19 Dec Electronic patient data exchange: eHealth Board recommends changes to mental health law
Madison, Wis. – The Governor’s eHealth Board has recommended changes to the state’s mental health statute that could pave the way for legislation to accommodate electronic patient data exchange.
Wisconsin’s mental health laws have been a barrier to the electronic exchange of patient data, especially among healthcare facilities in Madison. Health care providers here have been working with Epic Systems to develop a data exchange structure that originally was expected to “go live” over the summer, but was sidetracked by the objections of mental health advocates.
The proposed changes to state statute 51.30, which mirrored the recommendations of a working group, now move to the Legislature.
Healthcare providers are hoping that enabling legislation can be crafted and adopted in the first quarter of 2008.
The eHealth Board adopted the recommendations of a 51.30 work group consisting of people from medical device providers, hospitals, mental health professionals, those who serve the developmentally disabled, and others. The group included Shel Gross, director of public policy for Mental Health America of Wisconsin.
Amendments to 51.30 are designed to eliminate barriers to patient data exchange, improve the ability of healthcare providers to make sound patient care decisions, and reduce variations between Wisconsin law and the federal Health Information Portability and Accountability Act, also known as HIPAA.
Except in limited circumstances, 51.30 now prohibits the disclosure of mental health, alcohol and other drug abuse information, and developmental disability healthcare information to providers for treatment purposes unless consent is obtained from patients or their legally authorized representative.
This consent requirement is considered more stringent than HIPAA and Wisconsin laws governing other types of healthcare information that permit disclosure of patient information for treatment purposes without patient consent.
Modifications cover an agreed-upon set of information that could be exchanged among providers for treatment purposes without patient consent.
The working group recommended disclosure to all treating providers, without patient consent, of the following information: name, address, date of birth, name of mental health provider, date of service(s), diagnosis, medications, allergies, and other relevant demographic information.
Their recommendations also would enable health providers to electronically share diagnostic information such as lab results, imaging, and EKGs.
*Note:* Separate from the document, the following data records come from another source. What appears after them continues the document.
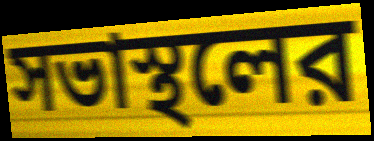
সভাস্থলেরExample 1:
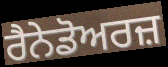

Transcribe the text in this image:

ਰੈਨੇਡੋਅਰਜ਼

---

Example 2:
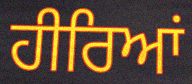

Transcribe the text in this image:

ਹੀਰਿਆਂ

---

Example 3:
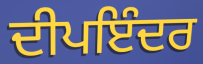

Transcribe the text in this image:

ਦੀਪਇੰਦਰ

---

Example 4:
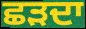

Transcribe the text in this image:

ਛੜਦਾ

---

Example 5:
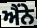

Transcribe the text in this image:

ਐਂਨੇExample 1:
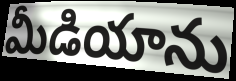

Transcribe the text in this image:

మీడియాను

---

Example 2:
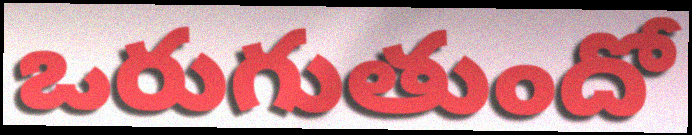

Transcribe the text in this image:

ఒరుగుతుందో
The recommendations also cover symptoms pending confirmation that they are recorded as discrete elements in many electronic medical record systems.
The recommendation does not allow health providers to exchange psychiatric information.
Still up in the air
The 51.30 work group also identified a number of areas where additional action would pave the way for the implementation of proposed changes. The group did not reach a consensus on whether to place statutory limits on which providers receive 51.30 records for treatment purposes without patient consent.
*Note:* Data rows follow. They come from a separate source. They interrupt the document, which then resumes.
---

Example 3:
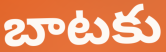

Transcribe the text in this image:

బాటకు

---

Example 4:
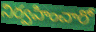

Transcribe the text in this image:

నిర్వహించారో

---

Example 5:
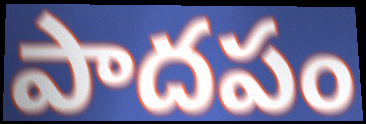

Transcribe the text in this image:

పాదపం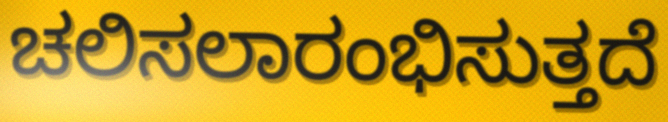
ಚಲಿಸಲಾರಂಭಿಸುತ್ತದೆ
Some members wanted to limit the types of healthcare providers that could receive 51.30 records without patient consent to those that directly interact with a given patient, while others were concerned that such a limitation would not be feasible for electronic data exchange.
The work group also indicated that additional discussion is needed regarding the appropriate sanctions for unauthorized access and disclosure, regular access audits that are not complaint driven, and relevant requirements under HIPAA.
The group felt that Wisconsin statutes related to liabilities and penalties for unauthorized disclosure should be reconsidered in conjunction with the proposed changes to 51.30, perhaps including penalties for inappropriate access or disclosure linked to professional and institutional licensure.
It also asserted that training on all privacy and security standards should be mandated, and that treating providers should be encouraged to participate in anti-stigma training with relevant stakeholders.